コミュニケーションの達人に会って思ったこと

こんにちは。日経レストラン編集部の水野です。

2014年もあとわずか。本当に早いものです。「1年の計は元旦にあり」と言います。飲食店の成否を決めるのは「人」ということもあり、日経レストランの2015年最初の特集となる1月号のテーマは「『一緒に働きたい!』と慕われる店長になる」です。

飲食店の現場で、優秀なスタッフが集まり、長く働いてくれるかどうかは店長次第。そこで、どうすれば業績とチーム作りを両立できるのかを探りました。

そうしたデキる店長の1人として、私が取材したのが、和歌山市の麺居酒屋「和歌山ちゃんぽん 忠次郎」の田村辰彦店長です。
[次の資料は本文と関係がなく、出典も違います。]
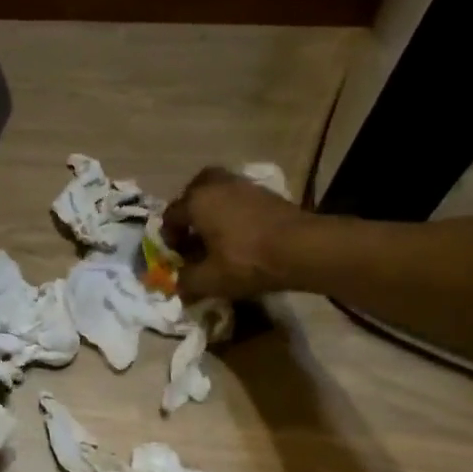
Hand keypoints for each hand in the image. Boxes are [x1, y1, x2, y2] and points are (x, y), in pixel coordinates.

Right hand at [161, 167, 309, 300]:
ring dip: (214, 210)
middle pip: (194, 192)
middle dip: (190, 212)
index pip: (171, 216)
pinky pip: (240, 198)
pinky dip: (235, 212)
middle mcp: (216, 185)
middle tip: (195, 234)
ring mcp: (244, 185)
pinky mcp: (267, 193)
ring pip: (219, 192)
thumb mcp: (210, 280)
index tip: (177, 256)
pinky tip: (242, 234)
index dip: (169, 237)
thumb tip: (178, 285)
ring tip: (219, 234)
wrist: (303, 249)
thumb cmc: (247, 261)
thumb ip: (187, 282)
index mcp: (196, 201)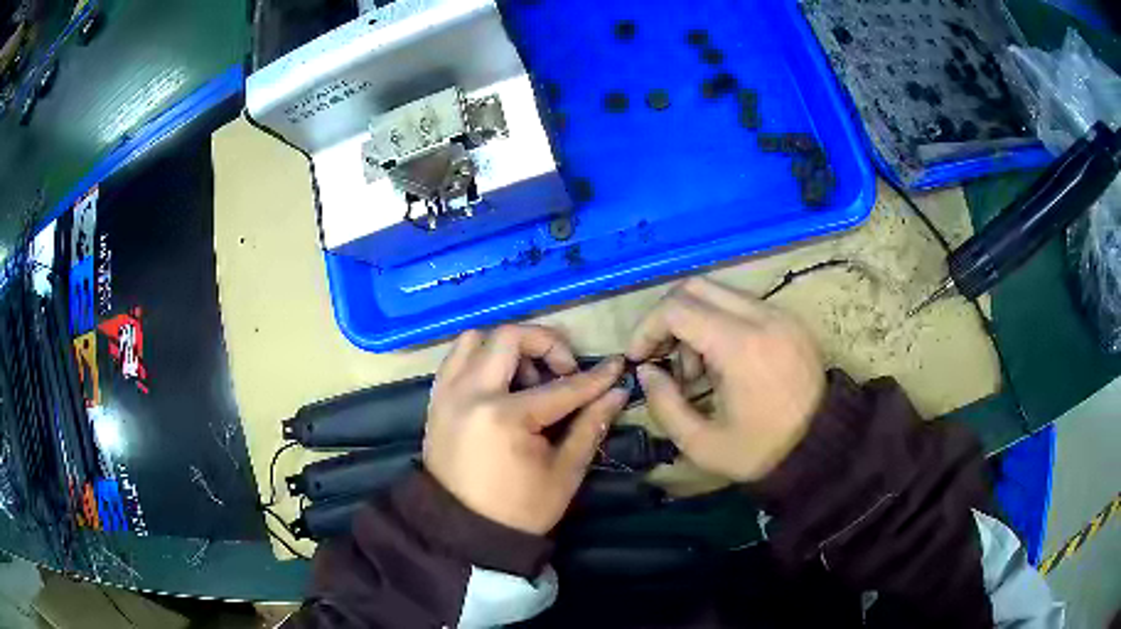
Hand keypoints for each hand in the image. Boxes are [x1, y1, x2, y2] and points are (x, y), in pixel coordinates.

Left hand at [424, 325, 627, 534]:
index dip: (594, 377)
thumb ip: (590, 426)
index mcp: (505, 418)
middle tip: (564, 369)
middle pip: (509, 337)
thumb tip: (617, 392)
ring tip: (527, 376)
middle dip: (546, 344)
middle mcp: (470, 394)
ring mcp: (447, 394)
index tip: (616, 366)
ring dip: (507, 346)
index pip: (561, 387)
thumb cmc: (519, 509)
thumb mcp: (564, 473)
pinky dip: (480, 357)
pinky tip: (500, 382)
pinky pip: (455, 358)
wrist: (464, 531)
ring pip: (475, 339)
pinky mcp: (435, 400)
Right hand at [628, 278, 824, 481]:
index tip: (639, 359)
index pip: (676, 308)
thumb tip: (647, 371)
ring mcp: (779, 313)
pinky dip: (719, 324)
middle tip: (665, 360)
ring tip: (698, 372)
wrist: (824, 447)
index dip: (647, 328)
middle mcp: (761, 316)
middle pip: (695, 287)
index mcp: (740, 346)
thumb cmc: (762, 451)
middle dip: (668, 320)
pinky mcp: (789, 319)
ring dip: (695, 322)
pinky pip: (742, 305)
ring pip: (718, 293)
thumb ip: (663, 404)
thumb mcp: (702, 444)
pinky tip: (724, 364)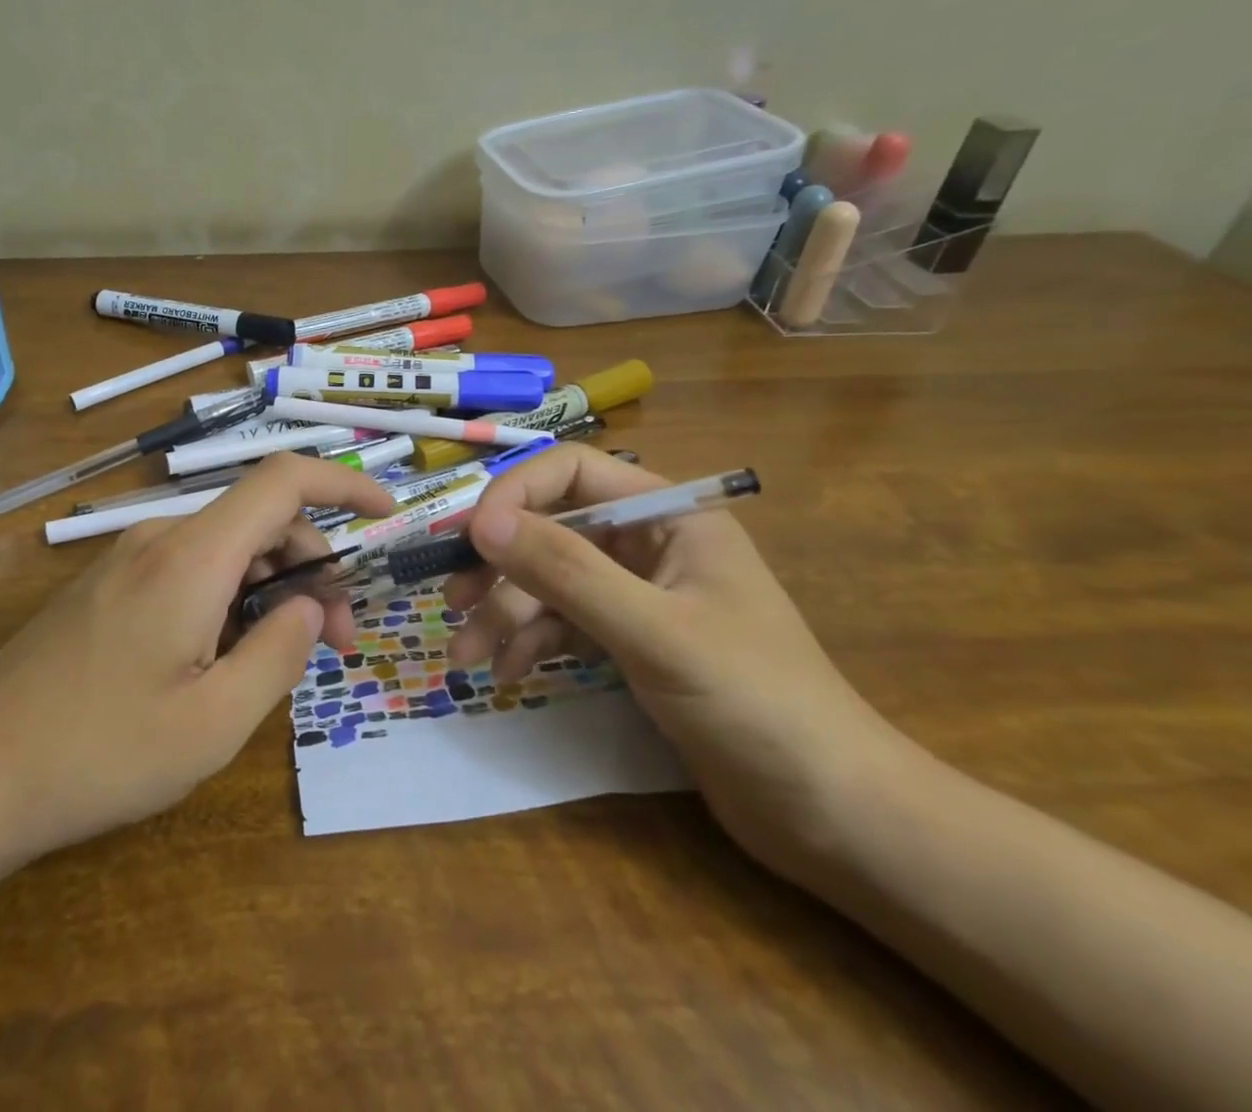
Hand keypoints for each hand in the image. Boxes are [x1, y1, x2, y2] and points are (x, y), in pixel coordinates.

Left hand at [0, 455, 393, 863]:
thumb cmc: (100, 753)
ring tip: (280, 663)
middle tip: (337, 644)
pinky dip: (229, 600)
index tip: (387, 515)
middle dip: (313, 570)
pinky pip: (189, 571)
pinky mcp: (108, 588)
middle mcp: (159, 540)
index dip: (344, 483)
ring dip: (271, 591)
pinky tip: (222, 661)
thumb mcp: (215, 722)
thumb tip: (312, 608)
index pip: (283, 480)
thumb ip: (279, 654)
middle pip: (260, 522)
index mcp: (192, 557)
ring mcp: (127, 561)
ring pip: (226, 551)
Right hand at [444, 446, 900, 879]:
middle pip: (552, 528)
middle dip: (500, 565)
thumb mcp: (653, 631)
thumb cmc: (756, 704)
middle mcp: (649, 543)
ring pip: (551, 580)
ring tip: (466, 655)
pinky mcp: (633, 641)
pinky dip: (531, 642)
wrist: (836, 817)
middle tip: (452, 602)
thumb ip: (565, 571)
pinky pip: (564, 622)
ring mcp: (640, 593)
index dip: (515, 495)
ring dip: (505, 612)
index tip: (470, 540)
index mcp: (669, 515)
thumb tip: (480, 522)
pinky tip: (506, 672)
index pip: (571, 471)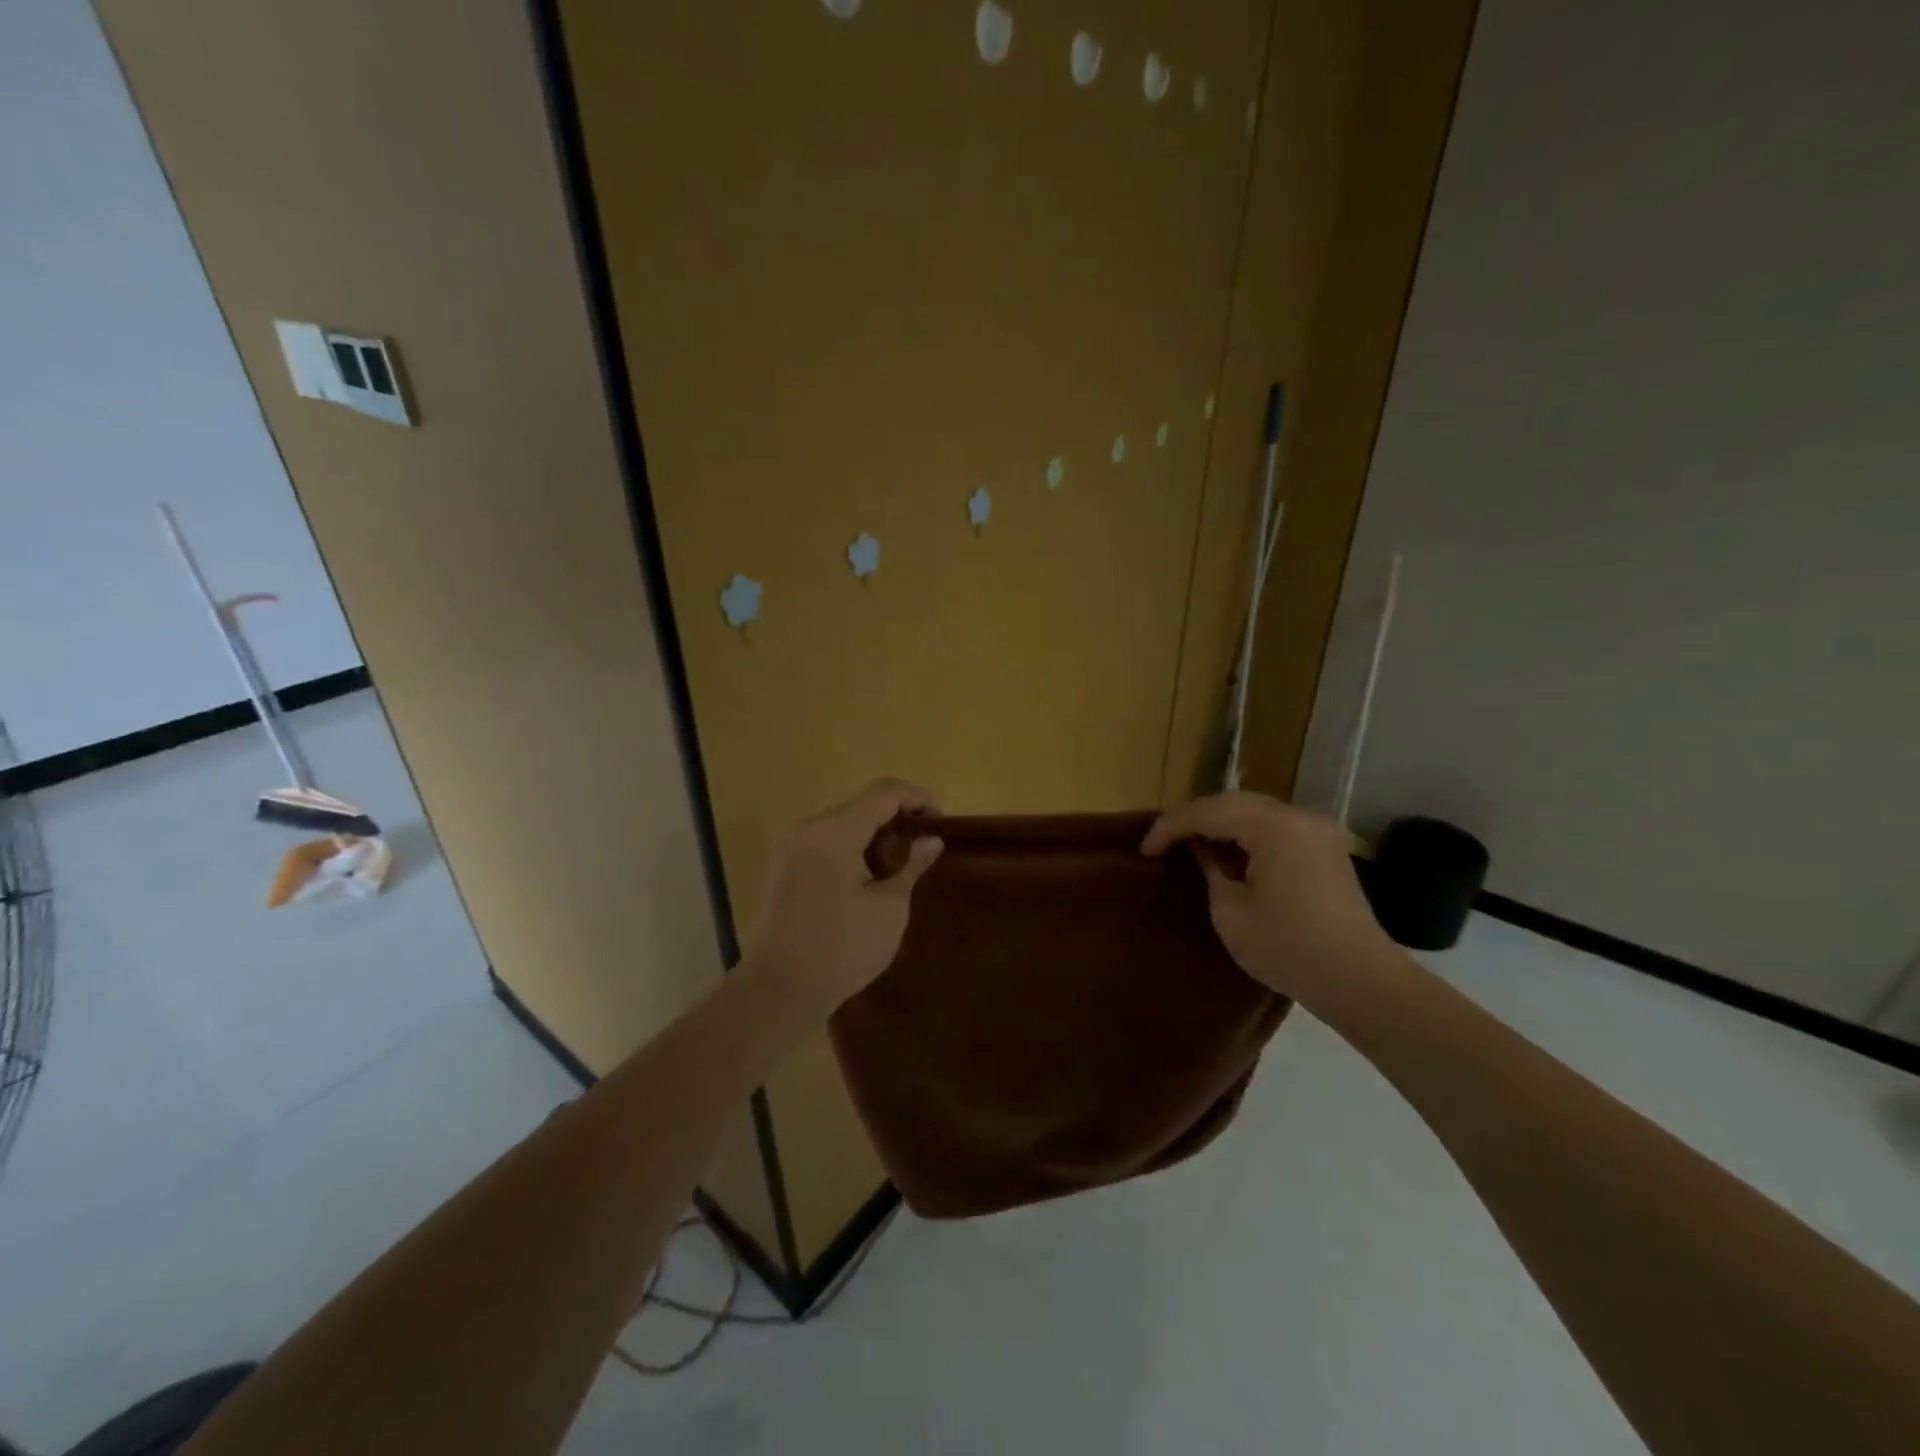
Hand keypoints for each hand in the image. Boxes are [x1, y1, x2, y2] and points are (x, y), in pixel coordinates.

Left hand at [742, 779, 943, 1014]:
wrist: (778, 991)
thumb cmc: (840, 949)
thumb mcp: (889, 909)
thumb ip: (911, 866)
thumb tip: (930, 841)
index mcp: (835, 832)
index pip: (884, 793)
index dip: (918, 798)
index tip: (941, 822)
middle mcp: (809, 830)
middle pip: (861, 806)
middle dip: (897, 819)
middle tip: (924, 849)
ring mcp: (792, 850)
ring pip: (843, 825)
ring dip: (875, 836)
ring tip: (900, 868)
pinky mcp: (785, 871)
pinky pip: (826, 845)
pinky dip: (852, 850)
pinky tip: (868, 882)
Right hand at [1142, 792, 1390, 1007]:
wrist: (1361, 981)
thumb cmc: (1289, 948)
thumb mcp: (1231, 912)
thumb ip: (1211, 870)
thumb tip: (1204, 852)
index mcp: (1274, 826)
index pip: (1208, 812)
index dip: (1171, 827)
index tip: (1145, 849)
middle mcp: (1299, 816)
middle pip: (1234, 803)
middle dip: (1195, 819)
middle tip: (1165, 842)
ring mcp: (1319, 831)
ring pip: (1256, 812)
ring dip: (1222, 825)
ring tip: (1192, 846)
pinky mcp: (1327, 850)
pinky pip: (1277, 828)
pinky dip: (1248, 835)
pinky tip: (1232, 855)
2014年に開催された「第9回 居酒屋甲子園」で1300店以上の参加店の中から、全国優秀店長の代表として選ばれた人物です。それだけの方々の代表に選ばれるだけあり、とても話しやすい方です。営業中の様子も見学させていただいたのですが、初めてのお客にもすぐに打ち解け、さすがの人間力だと感心しました。

その田村店長が取り組む日々の工夫は特集で詳しく紹介していますので、ぜひそちらを読んでいただきたいのですが、店を訪ねるとすぐに気付くのは、田村店長は常に笑顔を絶やさないことです。

なぜ常に笑顔でいられるのか尋ねたところ、当の本人は特に意識はしていないとのことでしたが、店長がいつもニコニコして周囲に話しかけているような職場は働きやすく業績面でも好影響を与えるのは当然だと感じました。

問題は、日常生活で笑顔が不足がちで、気の利いたことを話すのも得意ではない自分のようなタイプはどうすればいいのかということでしょう。

以前、あるコンサルタントの方に、「自分がすごいと思う人物ならどうするか」を考えながら行動すると、その人に近づけるという話を聞いたことがあります。つまり、事あるごとに田村店長のように常に笑顔を続けられる人もいることを思い出すだけでも、きっと笑顔が増え、周囲の印象も変わってくるのだと思いました。

コミュニケーション能力はセンスや感覚にたよる部分も多いと思いますが、努力で補える部分もまた多いはず。来年もそれを読者の皆様にお伝えしたいと思っています。どうぞよろしくお願いいたします。